EMS

Expectation-Maximization Segmentation

Fully automated model-based segmentation of MR images of the brain

Developed by Koen Van Leemput at Medical Imaging Computing, Leuven, Belgium

Press the 'Lesions' button in the EMS menu window. Select '1' for 'number of subjects', all three images (order is not important), '4' for the order of the bias field polynomial model, '3D' for the type of polynomial, '3.00' for 'Mahalanobis threshold?' (this determines the significance level at which voxels are considered as model outliers), 'no' for 'Use Markov random field?', empty string for 'Intensity constraint on lesions' (simply press ENTER), and 'no' for 'Look for other outliers as well?'. Now the multi-spectral data set is automatically being segmented into normal tissue types that follow the model assumptions on the one hand, and MS lesions as model outliers on the other hand.

As with the segmentation of normal brain images, the results are written in files with suffix '_seg' and '_bias' for the tissue class probability images and the estimated bias fields, but now there is also an additional file with suffix '_lesion' that contains the automatically segmented MS lesions, and a file with suffix '_garbage' that is empty in our case. Using the 'Check Reg' option of SPM, and selecting the original T2-weighted image and the lesion image will result in the figure shown on the left.

In the "quick & dirty"-section, all model outliers were assigned to the MS lesion class. Unfortunately, outlier voxels also occur outside MS lesions, typically on the border between two tissue types where so-called partial volume voxels violate the model assumption that every voxel belongs to only one single tissue type. True MS lesions can be discerned from such non-lesion outliers by incorporating extra a priori information about the appearance and the location of the lesions. For instance, lesions can be seen to be brighter than gray matter in the T2-weighted image. Further, it is known that the vast majority of MS lesions occurs inside white matter. Such extra information can be provided to the automatic segmentation program as described below.

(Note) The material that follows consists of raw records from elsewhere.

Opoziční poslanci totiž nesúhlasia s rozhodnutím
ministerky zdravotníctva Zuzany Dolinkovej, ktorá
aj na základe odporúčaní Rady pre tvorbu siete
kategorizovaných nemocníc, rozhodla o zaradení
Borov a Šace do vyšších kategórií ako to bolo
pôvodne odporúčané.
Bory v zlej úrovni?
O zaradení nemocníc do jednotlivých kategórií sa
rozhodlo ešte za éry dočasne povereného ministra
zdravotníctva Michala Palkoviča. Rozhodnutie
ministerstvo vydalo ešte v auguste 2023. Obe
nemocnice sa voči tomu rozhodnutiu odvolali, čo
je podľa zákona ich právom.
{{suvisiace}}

Press the 'Lesions' button in the EMS menu window. Select '1' for 'number of subjects', all three images (order is not important, but do remember what number the T2-weighted image is), '4' for the order of the bias field polynomial model, '3D' for the type of polynomial, '4.00' for 'Mahalanobis threshold?', and select now 'yes' for 'Use Markov random field?'. Enter now 'i1>=gm1' for 'Intensity constraint on lesions' if the T2-weighted image was the first image you selected (otherwise use 'i2>=gm2' or 'i3>=gm3' if it was the second or the last image, respectively). This will prevent voxels with a T2-intensity lower than the estimated mean intensity of gray matter in the T2-weighted image from being classified as MS lesions. Select 'wm' (white matter) for 'To which tissue do lesions belong?'. An automatically trained Markov random field model will now discourage voxels from being classified as MS lesion in the absence of neighboring white matter. Finally, select 'no' for 'Look for other outliers as well?'.

The program now runs considerably slower, due to the incorporation of the Markov random field model and the automatic estimation of its parameters. However, the result, shown on the left, will be much "cleaner" than the one obtained with the "quick & dirty"-method.